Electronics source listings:
--------

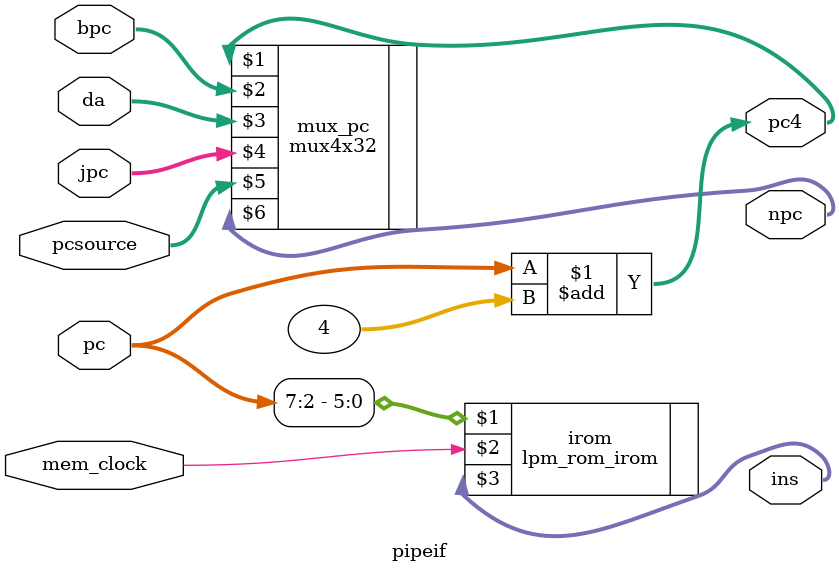
<source format=v>
module pipeif (pcsource, pc, bpc, da, jpc, npc, pc4, ins, mem_clock);
    input   [ 1:0]  pcsource;
    input   [31:0]  pc, bpc, da, jpc;
    input           mem_clock;

    output  [31:0]  npc, pc4, ins;

    // <pcsource> controls the mux:
    // 00 ---> pc4
    // 01 ---> dpc
    // 10 ---> da
    // 11 ---> jpc
    mux4x32 mux_pc (pc4, bpc, da, jpc, pcsource, npc);

    assign pc4 = pc + 4;

    // Instruction memory.
    lpm_rom_irom irom (pc[7:2], mem_clock, ins);

endmodule

</source>
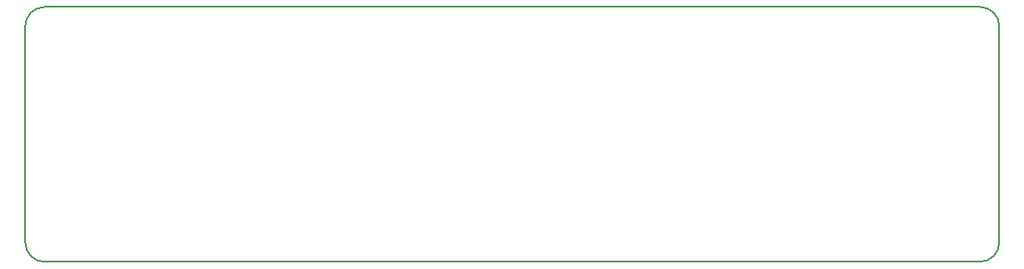
<source format=gbr>
G04 #@! TF.GenerationSoftware,KiCad,Pcbnew,(5.1.2)-2*
G04 #@! TF.CreationDate,2020-04-06T22:20:43-04:00*
G04 #@! TF.ProjectId,led_everled,6c65645f-6576-4657-926c-65642e6b6963,rev?*
G04 #@! TF.SameCoordinates,Original*
G04 #@! TF.FileFunction,Profile,NP*
%FSLAX46Y46*%
G04 Gerber Fmt 4.6, Leading zero omitted, Abs format (unit mm)*
G04 Created by KiCad (PCBNEW (5.1.2)-2) date 2020-04-06 22:20:43*
%MOMM*%
%LPD*%
G04 APERTURE LIST*
%ADD10C,0.150000*%
G04 APERTURE END LIST*
D10*
X56000000Y-100000000D02*
G75*
G02X54000000Y-98000000I0J2000000D01*
G01*
X54000000Y-76000000D02*
G75*
G02X56000000Y-74000000I2000000J0D01*
G01*
X151000000Y-74000000D02*
G75*
G02X153000000Y-76000000I0J-2000000D01*
G01*
X153000000Y-98000000D02*
X153000000Y-76000000D01*
X153000000Y-98000000D02*
G75*
G02X151000000Y-100000000I-2000000J0D01*
G01*
X56000000Y-74000000D02*
X151000000Y-74000000D01*
X54000000Y-98000000D02*
X54000000Y-76000000D01*
X56000000Y-100000000D02*
X151000000Y-100000000D01*
M02*

</source>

--------

Lines from the records above that hold "input" are the ones to list.

■ **Output below**:
    input   [ 1:0]  pcsource;
    input   [31:0]  pc, bpc, da, jpc;
    input           mem_clock;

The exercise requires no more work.